Palembang, Hariansriwijaya.com – Di tengah geliat ekonomi digital dan maraknya transaksi nontunai, sebuah kajian ilmiah dari Pascasarjana UIN Raden Fatah Palembang justru menyoroti kembali warisan sistem moneter lokal yang nyaris terlupakan: pitis, koin kuno peninggalan Kesultanan Palembang Darussalam.
Kajian yang digelar dalam forum Kajian Reboan pada Rabu (2/7/2025), memaparkan temuan penting dari disertasi Dr. Kemas A.R. Panji, M.Si, akademisi sejarah Islam yang baru saja meraih gelar doktor ke-272 di bidang Peradaban Islam. Ia mengangkat tema “Mata Uang Kesultanan Palembang Darussalam dalam Perspektif Sejarah,” yang mengungkap eksistensi pitis sebagai alat tukar resmi sejak abad ke-19.
Penelitiannya tidak berdiri sendiri. Temuan tersebut turut diperkuat oleh koleksi naskah klasik Palembang milik Ustaz Kemas H. Andi Syarifuddin, seorang ahli manuskrip tradisional. Kedua sumber itu—artefak koin dan teks kuno—saling mengonfirmasi bahwa sistem keuangan lokal sudah mapan jauh sebelum pendudukan kolonial Belanda.
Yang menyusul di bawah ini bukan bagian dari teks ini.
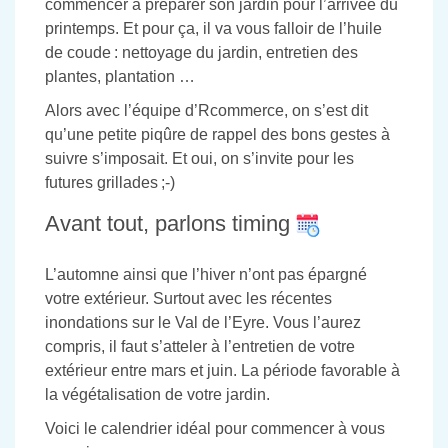
commencer à préparer son jardin pour l’arrivée du
printemps. Et pour ça, il va vous falloir de l’huile
de coude : nettoyage du jardin, entretien des
plantes, plantation …
Alors avec l’équipe d’Rcommerce, on s’est dit
qu’une petite piqûre de rappel des bons gestes à
suivre s’imposait. Et oui, on s’invite pour les
futures grillades ;-)
Avant tout, parlons timing
L’automne ainsi que l’hiver n’ont pas épargné
votre extérieur. Surtout avec les récentes
inondations sur le Val de l’Eyre. Vous l’aurez
compris, il faut s’atteler à l’entretien de votre
extérieur entre mars et juin. La période favorable à
la végétalisation de votre jardin.
Voici le calendrier idéal pour commencer à vous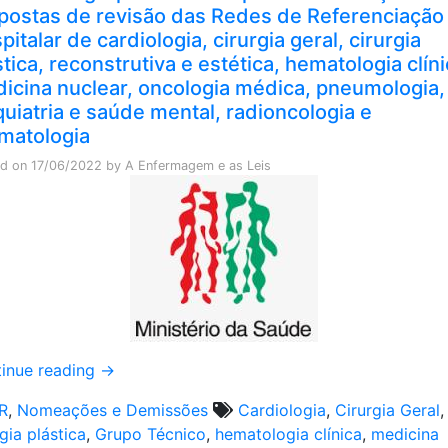
postas de revisão das Redes de Referenciação
pitalar de cardiologia, cirurgia geral, cirurgia
stica, reconstrutiva e estética, hematologia clíni
icina nuclear, oncologia médica, pneumologia,
quiatria e saúde mental, radioncologia e
matologia
ed on
17/06/2022
by
A Enfermagem e as Leis
inue reading
→
R
,
Nomeações e Demissões
Cardiologia
,
Cirurgia Geral
,
rgia plástica
,
Grupo Técnico
,
hematologia clínica
,
medicina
“Dalam naskah Palembang, pitis disebut sebagai bagian dari hadiah kerajaan kepada panglima perang setelah kemenangan dalam Perang Menteng pada tahun 1819. Ini membuktikan bahwa pitis memiliki nilai bukan hanya ekonomi, tapi juga simbolik,” ungkap Dr. Kemas saat presentasi kajiannya.
Pitis: Lebih dari Sekadar Alat Transaksi
Pitis tidak hanya dipergunakan untuk aktivitas perdagangan, tapi juga berfungsi sebagai hadiah istana dan alat diplomasi internal. Dalam salah satu naskah, diceritakan Sultan Palembang membagikan pitis bersama pakaian kepada para panglima sebagai bentuk penghargaan atas jasa mereka dalam perang melawan Belanda.
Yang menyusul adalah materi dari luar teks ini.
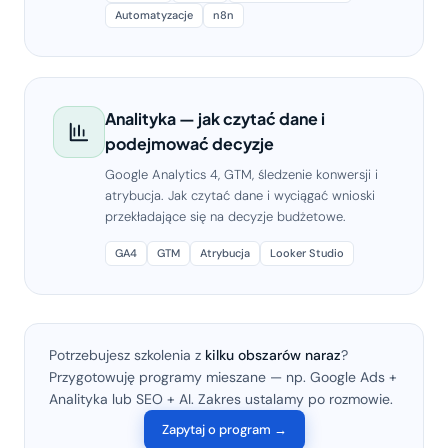
Automatyzacje
n8n
Analityka — jak czytać dane i
podejmować decyzje
Google Analytics 4, GTM, śledzenie konwersji i
atrybucja. Jak czytać dane i wyciągać wnioski
przekładające się na decyzje budżetowe.
GA4
GTM
Atrybucja
Looker Studio
Potrzebujesz szkolenia z
kilku obszarów naraz
?
Przygotowuję programy mieszane — np. Google Ads +
Analityka lub SEO + AI. Zakres ustalamy po rozmowie.
Zapytaj o program →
Menariknya, jejak pitis juga tercatat dalam literatur asing. Seorang orientalis Inggris, William Marsden, dalam bukunya The History of Sumatra (1783), menyebutkan pitis sebagai alat tukar utama yang digunakan masyarakat Palembang dalam kegiatan ekonomi sehari-hari.
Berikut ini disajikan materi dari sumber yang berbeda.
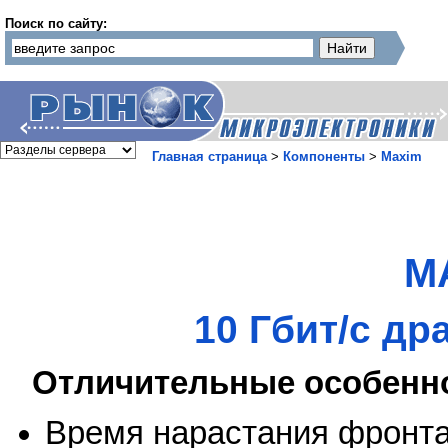
Поиск по сайту:
Главная страница
>
Компоненты
>
Maxim
M
10 Гбит/с д
Отличительные особенн
Время нарастания фронта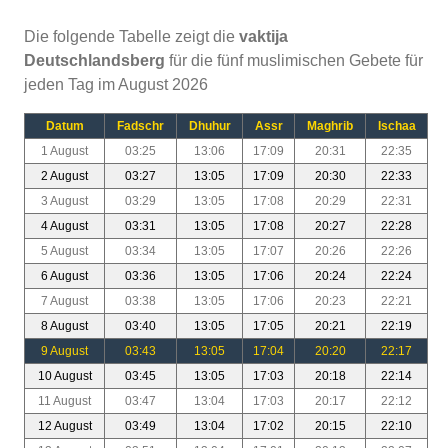
Die folgende Tabelle zeigt die
vaktija
Deutschlandsberg
für die fünf muslimischen Gebete für
jeden Tag im August 2026
Datum
Fadschr
Dhuhur
Assr
Maghrib
Ischaa
1 August
03:25
13:06
17:09
20:31
22:35
2 August
03:27
13:05
17:09
20:30
22:33
3 August
03:29
13:05
17:08
20:29
22:31
4 August
03:31
13:05
17:08
20:27
22:28
5 August
03:34
13:05
17:07
20:26
22:26
6 August
03:36
13:05
17:06
20:24
22:24
7 August
03:38
13:05
17:06
20:23
22:21
8 August
03:40
13:05
17:05
20:21
22:19
9 August
03:43
13:05
17:04
20:20
22:17
10 August
03:45
13:05
17:03
20:18
22:14
11 August
03:47
13:04
17:03
20:17
22:12
12 August
03:49
13:04
17:02
20:15
22:10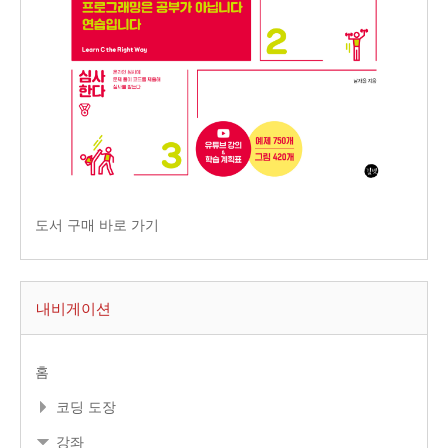
도서 구매 바로 가기
내비게이션
홈
코딩 도장
강좌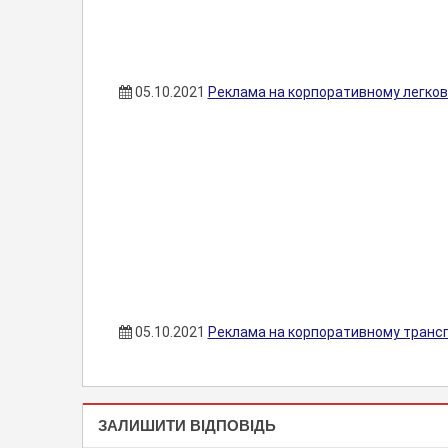
05.10.2021
Реклама на корпоративному легково
05.10.2021
Реклама на корпоративному транспо
ОФОРМЛЕННЯ
ЗАЛИШИТИ ВІДПОВІДЬ
ТРАНСПОРТА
Sejarawan lokal Johan Hanafiah melalui bukunya Kuto Gawang juga mengaitkan pitis dengan sistem perdagangan lintas negara yang dimiliki Kesultanan Palembang pada masa jayanya. Pitis menjadi instrumen vital dalam menjaga stabilitas nilai tukar dan memperkuat jejaring dagang internasional.
“Kesultanan saat itu telah menjalin hubungan dagang dengan berbagai pihak luar negeri. Peredaran pitis adalah bukti eksistensi sistem ekonomi yang mandiri dan terstruktur,” tambah Ustaz Kemas H. Andi Syarifuddin.
Dari Kajian Sejarah Menuju Potensi Ekonomi Kreatif
Tak hanya sebatas kajian akademik, diskusi juga berkembang ke arah implementasi pitis dalam sektor ekonomi kreatif. Guru Besar UIN Raden Fatah, Prof. Dr. Duski Ibrahim, M.Ag, yang hadir sebagai mentor, menyarankan agar pitis direproduksi sebagai cendera mata khas Palembang.
“Bayangkan jika wisatawan bisa membawa pulang replika pitis sebagai oleh-oleh. Ini akan menjadi simbol sejarah sekaligus mendukung geliat ekonomi lokal melalui sektor pariwisata,” ujar Prof. Duski kepada Hariansriwijaya.com.
Warisan Peradaban Lokal di Tengah Dunia Digital
Kajian ini menjadi pengingat bahwa sistem ekonomi tidak selalu bergantung pada skema global. Dalam konteks lokal seperti Kesultanan Palembang, pernah tumbuh sistem keuangan yang terorganisir dengan baik—terbukti lewat keberadaan pitis yang tercatat dalam artefak logam maupun teks kuno.
Di tengah dominasi transaksi digital, uang elektronik, hingga maraknya pinjaman daring, pitis mungkin hanya tinggal sejarah. Namun berkat riset-riset semacam ini, nilai historisnya kembali mengemuka sebagai bagian dari identitas dan peradaban yang tak boleh dilupakan.